#### What is required:
The response should be an exact repetition of all the entries.

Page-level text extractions
*** Begin section ***
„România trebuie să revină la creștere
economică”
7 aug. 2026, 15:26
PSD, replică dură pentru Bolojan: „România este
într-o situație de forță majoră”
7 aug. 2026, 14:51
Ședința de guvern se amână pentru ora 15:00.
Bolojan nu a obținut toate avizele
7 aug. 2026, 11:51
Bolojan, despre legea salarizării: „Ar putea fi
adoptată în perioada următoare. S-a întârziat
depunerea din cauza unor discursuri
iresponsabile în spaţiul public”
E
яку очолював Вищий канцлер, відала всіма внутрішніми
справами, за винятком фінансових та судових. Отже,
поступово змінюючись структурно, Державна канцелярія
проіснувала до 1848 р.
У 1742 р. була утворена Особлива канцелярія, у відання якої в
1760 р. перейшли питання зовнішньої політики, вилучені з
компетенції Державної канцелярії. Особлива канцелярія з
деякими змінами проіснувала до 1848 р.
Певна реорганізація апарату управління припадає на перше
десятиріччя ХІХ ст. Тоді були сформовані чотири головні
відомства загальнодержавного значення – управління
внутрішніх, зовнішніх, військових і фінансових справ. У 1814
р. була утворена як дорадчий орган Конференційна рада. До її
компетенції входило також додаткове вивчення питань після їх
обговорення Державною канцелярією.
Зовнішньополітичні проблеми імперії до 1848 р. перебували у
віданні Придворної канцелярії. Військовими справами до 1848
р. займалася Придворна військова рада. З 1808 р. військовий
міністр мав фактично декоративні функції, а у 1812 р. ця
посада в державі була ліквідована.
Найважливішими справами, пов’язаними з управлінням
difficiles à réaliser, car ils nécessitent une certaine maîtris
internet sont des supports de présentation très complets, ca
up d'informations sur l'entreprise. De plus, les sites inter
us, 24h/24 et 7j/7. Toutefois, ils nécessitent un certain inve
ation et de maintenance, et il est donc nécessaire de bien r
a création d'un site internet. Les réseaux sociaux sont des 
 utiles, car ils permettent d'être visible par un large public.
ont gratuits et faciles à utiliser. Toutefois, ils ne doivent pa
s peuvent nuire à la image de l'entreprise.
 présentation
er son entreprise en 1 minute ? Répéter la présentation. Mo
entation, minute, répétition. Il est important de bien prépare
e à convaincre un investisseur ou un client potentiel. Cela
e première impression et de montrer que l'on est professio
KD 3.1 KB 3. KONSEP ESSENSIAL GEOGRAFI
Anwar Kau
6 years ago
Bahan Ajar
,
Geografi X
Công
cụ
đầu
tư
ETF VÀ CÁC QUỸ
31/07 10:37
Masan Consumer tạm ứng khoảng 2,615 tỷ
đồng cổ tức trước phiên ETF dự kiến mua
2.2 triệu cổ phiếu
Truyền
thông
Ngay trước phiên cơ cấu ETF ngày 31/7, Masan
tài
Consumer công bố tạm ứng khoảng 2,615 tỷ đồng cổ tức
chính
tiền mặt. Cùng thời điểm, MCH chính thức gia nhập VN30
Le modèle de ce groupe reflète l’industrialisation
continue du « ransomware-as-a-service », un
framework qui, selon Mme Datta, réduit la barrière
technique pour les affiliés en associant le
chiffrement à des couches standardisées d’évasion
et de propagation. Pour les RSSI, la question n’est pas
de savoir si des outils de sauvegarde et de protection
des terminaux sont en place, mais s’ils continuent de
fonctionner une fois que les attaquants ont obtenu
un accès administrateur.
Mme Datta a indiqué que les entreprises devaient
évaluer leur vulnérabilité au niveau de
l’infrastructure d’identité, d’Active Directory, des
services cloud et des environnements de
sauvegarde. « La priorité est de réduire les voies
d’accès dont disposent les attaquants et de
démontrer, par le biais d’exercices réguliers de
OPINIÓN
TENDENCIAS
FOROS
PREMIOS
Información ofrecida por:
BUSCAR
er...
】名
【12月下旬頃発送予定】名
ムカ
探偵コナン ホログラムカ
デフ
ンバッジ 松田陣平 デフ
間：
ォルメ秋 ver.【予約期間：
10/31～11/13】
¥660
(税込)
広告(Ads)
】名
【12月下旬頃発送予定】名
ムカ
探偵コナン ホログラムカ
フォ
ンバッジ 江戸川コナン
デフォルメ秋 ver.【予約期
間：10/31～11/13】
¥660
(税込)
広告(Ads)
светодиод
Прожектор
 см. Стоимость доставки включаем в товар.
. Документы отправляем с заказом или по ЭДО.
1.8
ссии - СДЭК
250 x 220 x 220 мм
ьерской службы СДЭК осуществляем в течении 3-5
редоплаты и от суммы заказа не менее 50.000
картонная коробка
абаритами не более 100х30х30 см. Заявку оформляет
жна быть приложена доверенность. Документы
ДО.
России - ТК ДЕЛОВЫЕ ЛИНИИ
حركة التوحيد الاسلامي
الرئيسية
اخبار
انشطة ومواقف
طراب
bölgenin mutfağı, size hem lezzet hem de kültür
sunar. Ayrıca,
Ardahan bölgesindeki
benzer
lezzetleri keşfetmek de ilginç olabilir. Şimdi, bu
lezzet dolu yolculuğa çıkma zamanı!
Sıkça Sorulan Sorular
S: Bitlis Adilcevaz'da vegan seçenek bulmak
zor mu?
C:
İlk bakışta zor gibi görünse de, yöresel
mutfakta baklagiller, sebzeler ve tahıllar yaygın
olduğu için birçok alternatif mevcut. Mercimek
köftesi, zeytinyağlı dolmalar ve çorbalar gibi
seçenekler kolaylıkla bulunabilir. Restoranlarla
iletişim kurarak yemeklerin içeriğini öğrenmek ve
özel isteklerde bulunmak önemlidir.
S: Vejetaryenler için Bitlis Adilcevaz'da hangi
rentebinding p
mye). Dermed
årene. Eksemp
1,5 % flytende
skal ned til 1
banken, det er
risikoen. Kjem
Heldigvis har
*** End section ***
#### Task answer:
„România trebuie să revină la creștere
economică”
7 aug. 2026, 15:26
PSD, replică dură pentru Bolojan: „România este
într-o situație de forță majoră”
7 aug. 2026, 14:51
Ședința de guvern se amână pentru ora 15:00.
Bolojan nu a obținut toate avizele
7 aug. 2026, 11:51
Bolojan, despre legea salarizării: „Ar putea fi
adoptată în perioada următoare. S-a întârziat
depunerea din cauza unor discursuri
iresponsabile în spaţiul public”
E
яку очолював Вищий канцлер, відала всіма внутрішніми
справами, за винятком фінансових та судових. Отже,
поступово змінюючись структурно, Державна канцелярія
проіснувала до 1848 р.
У 1742 р. була утворена Особлива канцелярія, у відання якої в
1760 р. перейшли питання зовнішньої політики, вилучені з
компетенції Державної канцелярії. Особлива канцелярія з
деякими змінами проіснувала до 1848 р.
Певна реорганізація апарату управління припадає на перше
десятиріччя ХІХ ст. Тоді були сформовані чотири головні
відомства загальнодержавного значення – управління
внутрішніх, зовнішніх, військових і фінансових справ. У 1814
р. була утворена як дорадчий орган Конференційна рада. До її
компетенції входило також додаткове вивчення питань після їх
обговорення Державною канцелярією.
Зовнішньополітичні проблеми імперії до 1848 р. перебували у
віданні Придворної канцелярії. Військовими справами до 1848
р. займалася Придворна військова рада. З 1808 р. військовий
міністр мав фактично декоративні функції, а у 1812 р. ця
посада в державі була ліквідована.
Найважливішими справами, пов’язаними з управлінням
difficiles à réaliser, car ils nécessitent une certaine maîtris
internet sont des supports de présentation très complets, ca
up d'informations sur l'entreprise. De plus, les sites inter
us, 24h/24 et 7j/7. Toutefois, ils nécessitent un certain inve
ation et de maintenance, et il est donc nécessaire de bien r
a création d'un site internet. Les réseaux sociaux sont des 
 utiles, car ils permettent d'être visible par un large public.
ont gratuits et faciles à utiliser. Toutefois, ils ne doivent pa
s peuvent nuire à la image de l'entreprise.
 présentation
er son entreprise en 1 minute ? Répéter la présentation. Mo
entation, minute, répétition. Il est important de bien prépare
e à convaincre un investisseur ou un client potentiel. Cela
e première impression et de montrer que l'on est professio
KD 3.1 KB 3. KONSEP ESSENSIAL GEOGRAFI
Anwar Kau
6 years ago
Bahan Ajar
,
Geografi X
Công
cụ
đầu
tư
ETF VÀ CÁC QUỸ
31/07 10:37
Masan Consumer tạm ứng khoảng 2,615 tỷ
đồng cổ tức trước phiên ETF dự kiến mua
2.2 triệu cổ phiếu
Truyền
thông
Ngay trước phiên cơ cấu ETF ngày 31/7, Masan
tài
Consumer công bố tạm ứng khoảng 2,615 tỷ đồng cổ tức
chính
tiền mặt. Cùng thời điểm, MCH chính thức gia nhập VN30
Le modèle de ce groupe reflète l’industrialisation
continue du « ransomware-as-a-service », un
framework qui, selon Mme Datta, réduit la barrière
technique pour les affiliés en associant le
chiffrement à des couches standardisées d’évasion
et de propagation. Pour les RSSI, la question n’est pas
de savoir si des outils de sauvegarde et de protection
des terminaux sont en place, mais s’ils continuent de
fonctionner une fois que les attaquants ont obtenu
un accès administrateur.
Mme Datta a indiqué que les entreprises devaient
évaluer leur vulnérabilité au niveau de
l’infrastructure d’identité, d’Active Directory, des
services cloud et des environnements de
sauvegarde. « La priorité est de réduire les voies
d’accès dont disposent les attaquants et de
démontrer, par le biais d’exercices réguliers de
OPINIÓN
TENDENCIAS
FOROS
PREMIOS
Información ofrecida por:
BUSCAR
er...
】名
【12月下旬頃発送予定】名
ムカ
探偵コナン ホログラムカ
デフ
ンバッジ 松田陣平 デフ
間：
ォルメ秋 ver.【予約期間：
10/31～11/13】
¥660
(税込)
広告(Ads)
】名
【12月下旬頃発送予定】名
ムカ
探偵コナン ホログラムカ
フォ
ンバッジ 江戸川コナン
デフォルメ秋 ver.【予約期
間：10/31～11/13】
¥660
(税込)
広告(Ads)
светодиод
Прожектор
 см. Стоимость доставки включаем в товар.
. Документы отправляем с заказом или по ЭДО.
1.8
ссии - СДЭК
250 x 220 x 220 мм
ьерской службы СДЭК осуществляем в течении 3-5
редоплаты и от суммы заказа не менее 50.000
картонная коробка
абаритами не более 100х30х30 см. Заявку оформляет
жна быть приложена доверенность. Документы
ДО.
России - ТК ДЕЛОВЫЕ ЛИНИИ
حركة التوحيد الاسلامي
الرئيسية
اخبار
انشطة ومواقف
طراب
bölgenin mutfağı, size hem lezzet hem de kültür
sunar. Ayrıca,
Ardahan bölgesindeki
benzer
lezzetleri keşfetmek de ilginç olabilir. Şimdi, bu
lezzet dolu yolculuğa çıkma zamanı!
Sıkça Sorulan Sorular
S: Bitlis Adilcevaz'da vegan seçenek bulmak
zor mu?
C:
İlk bakışta zor gibi görünse de, yöresel
mutfakta baklagiller, sebzeler ve tahıllar yaygın
olduğu için birçok alternatif mevcut. Mercimek
köftesi, zeytinyağlı dolmalar ve çorbalar gibi
seçenekler kolaylıkla bulunabilir. Restoranlarla
iletişim kurarak yemeklerin içeriğini öğrenmek ve
özel isteklerde bulunmak önemlidir.
S: Vejetaryenler için Bitlis Adilcevaz'da hangi
rentebinding p
mye). Dermed
årene. Eksemp
1,5 % flytende
skal ned til 1
banken, det er
risikoen. Kjem
Heldigvis har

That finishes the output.